PAGE:
::::::::::
Mais il est plus qu'anachronique, il est inacceptable pour un pays comme la Tunisie qui a enregistré tant d'acquis
au cours du dernier demi-siècle. On ne peut gouverner avec un système aussi rétrograde un peuple qui a réalisé la
scolarisation totale, qui a conquis et consolidé le Code de Statut Personnel, qui a réussi (partiellement et
imparfaitement, et malgré les tentations ajoutées aux pressions des oiseaux de malheur qui veulent ramener notre
pays en arrière), à garantir et maintenir, à défaut d'une séparation, une « distance » non négligeable entre l'État
et la religion, et qui est la plus importante et la plus effective en comparaison avec les pays de l'aire
arabo-musulmane. On se veut un État moderne, ouvert sur le progrès, sur l'universalité, mais on continue à
s'accrocher à un système périmé et condamné. Un système dans lequel l'État de droit laisse la place au droit de
l'État, dans lequel, pour reprendre Iadh Ben Achour, « la légalité ne peut se détacher de la personne du Chef qui
préside à cette légalité », au point qu'on en arrive à l'hypostase du leadership qui génère une sorte de
« patrimonialisme dans lequel le Raïs reste un homme providentiel, une sorte de prophète au-dessus de le légalité ».
On se veut République, et on impose une organisation des pouvoirs qui pervertit ce « socle » de l'État qu'est le
système juridique, dont on fait un succédané du système politique. .
Le complexe État-parti constitue la matrice de ce système anachronique et pervers. L'État se confond avec les
gouvernants du moment, avec leur parti, avec leur clientèle et avec leur projet politique. Il s'affirme ainsi comme
une puissance tutélaire. L'État est partout, et il reste cependant « extérieur » aux gouvernés. Parlant de
démocratie, Durkheim disait : « Si l'État est partout, il n'est nulle part ». Dans ce système, les gouvernants du
complexe État-parti se considèrent comme responsables du renforcement permanent de l'État. Et pour le renforcer,
ils le monopolisent, ils le « privatisent » (l'expression est de Camau) et ils finissent par s'identifier à l'État.
::::::::::
DONNÉES FOURNIES:
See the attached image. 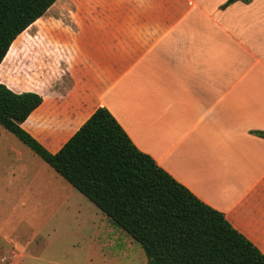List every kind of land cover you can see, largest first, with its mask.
<instances>
[{
	"label": "crops",
	"instance_id": "crops-1",
	"mask_svg": "<svg viewBox=\"0 0 264 264\" xmlns=\"http://www.w3.org/2000/svg\"><path fill=\"white\" fill-rule=\"evenodd\" d=\"M226 2L57 0L34 113L55 153L107 108L264 254V0Z\"/></svg>",
	"mask_w": 264,
	"mask_h": 264
},
{
	"label": "trees",
	"instance_id": "trees-1",
	"mask_svg": "<svg viewBox=\"0 0 264 264\" xmlns=\"http://www.w3.org/2000/svg\"><path fill=\"white\" fill-rule=\"evenodd\" d=\"M56 1L0 0V67L18 37ZM252 1L227 0L222 9ZM43 101L37 92L0 83V126L140 244L146 264H264V254L223 213L139 150L107 108L51 152L24 128Z\"/></svg>",
	"mask_w": 264,
	"mask_h": 264
},
{
	"label": "rangeland",
	"instance_id": "rangeland-1",
	"mask_svg": "<svg viewBox=\"0 0 264 264\" xmlns=\"http://www.w3.org/2000/svg\"><path fill=\"white\" fill-rule=\"evenodd\" d=\"M47 28L51 22L42 19L18 37L0 83L19 93L42 88L41 73L52 70V61L42 60L54 45ZM41 124L34 113L24 128L42 140ZM146 262L140 244L0 126V264Z\"/></svg>",
	"mask_w": 264,
	"mask_h": 264
}]
</instances>
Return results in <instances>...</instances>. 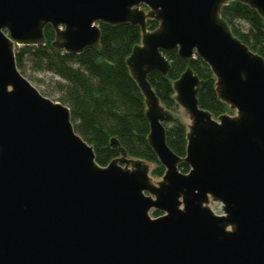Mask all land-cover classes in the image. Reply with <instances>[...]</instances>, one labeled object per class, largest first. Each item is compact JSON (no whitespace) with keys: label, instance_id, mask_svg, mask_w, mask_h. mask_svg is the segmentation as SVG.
Masks as SVG:
<instances>
[{"label":"water","instance_id":"water-1","mask_svg":"<svg viewBox=\"0 0 264 264\" xmlns=\"http://www.w3.org/2000/svg\"><path fill=\"white\" fill-rule=\"evenodd\" d=\"M233 2L264 20V0H0V264H264V57L223 18ZM100 23L141 29L126 64L145 99L160 180L116 138L120 156L98 164L69 107L17 66L16 48L45 46L48 26L56 51L99 50ZM172 50L210 66L234 113L203 109L204 82L188 67L173 82L189 121L185 157L167 143L175 114L149 81L170 75Z\"/></svg>","mask_w":264,"mask_h":264},{"label":"trees","instance_id":"trees-1","mask_svg":"<svg viewBox=\"0 0 264 264\" xmlns=\"http://www.w3.org/2000/svg\"><path fill=\"white\" fill-rule=\"evenodd\" d=\"M222 16L242 42L264 57V20L257 11L233 2L223 8ZM99 27L102 30L100 49L88 48L84 53L74 55L52 47L56 34L48 26L45 46L16 48L17 66L30 81L45 85L43 95L56 97L69 107L76 132L94 147L98 164L107 166L120 156L119 148L111 146V140L116 138L131 157L155 164L157 168L153 175L163 177L165 168L147 140L150 123L146 117L145 99L126 64L133 48L141 42V29L131 24L110 26L100 23ZM157 27V22L148 21L150 31ZM165 56L172 65L170 75L164 77L153 72L149 81L164 106L175 114V120L166 125L167 143L176 155L185 157L188 129L174 99L173 82L188 67L204 82L199 94L200 106L215 118L231 112L229 106L219 99L216 78L203 59L185 60L179 56L178 50L167 52ZM42 73L60 79L46 83L37 77ZM189 170L186 164L180 166L182 173ZM161 215L159 211L153 212V217Z\"/></svg>","mask_w":264,"mask_h":264},{"label":"rangeland","instance_id":"rangeland-1","mask_svg":"<svg viewBox=\"0 0 264 264\" xmlns=\"http://www.w3.org/2000/svg\"><path fill=\"white\" fill-rule=\"evenodd\" d=\"M37 77L38 78H41V79H43L46 83H49L52 79H54V80H59L60 78L59 77H57V76H54L53 74H50V73H42V74H38L37 75ZM41 93H42V91H44L45 90V85L43 84V83H37V82H34V81H30ZM50 99H52V100H54V101H57V98L56 97H49ZM179 112H180V114H181V117H182V119L185 121V123L186 124H188L189 123V121L188 120H186L183 116H182V109L180 108V110H179ZM234 113H231V115H233ZM151 168H152V173H151V176H152V178L153 179H155V180H160L162 177H160V178H158V177H156V176H154L153 175V172L155 171V169L157 168V166L155 165V164H153L152 163V165H151ZM215 210H216V212L219 214L220 213V211H219V207L218 206H216L215 207ZM152 216H153V213H152Z\"/></svg>","mask_w":264,"mask_h":264}]
</instances>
::::::::::
ÉNONCÉ 1:
Réécrivez sous forme de liste le paragraphe du texte sur le système politique tunisien qui commence par « Le complexe État-parti constitue ». Conservez-en les faits essentiels.
ÉNONCÉ 2:
D'après le texte sur le système politique tunisien, à qui est attribuée la phrase « Si l'État est partout, il n'est nulle part » ?
ÉNONCÉ 3:
Recopiez fidèlement, dans le texte sur le système politique tunisien, tout le passage allant de « On se veut République, et » jusqu'à « système politique. . ».

CORRIGÉ 1:
- Le complexe État-parti est la matrice de ce système anachronique et pervers.
- L'État se confond avec les gouvernants du moment, leur parti, leur clientèle et leur projet politique. Il s'affirme ainsi comme une puissance tutélaire.
- L'État est partout, mais il reste « extérieur » aux gouvernés. Durkheim disait, à propos de la démocratie : « Si l'État est partout, il n'est nulle part ».
- Les gouvernants du complexe État-parti se jugent responsables du renforcement permanent de l'État.
- Pour le renforcer, ils le monopolisent et le « privatisent » (expression de Camau). Ils finissent par s'identifier à l'État.

CORRIGÉ 2:
À Durkheim, qui parlait de démocratie.

CORRIGÉ 3:
On se veut République, et on impose une organisation des pouvoirs qui pervertit ce « socle » de l'État qu'est le
système juridique, dont on fait un succédané du système politique. .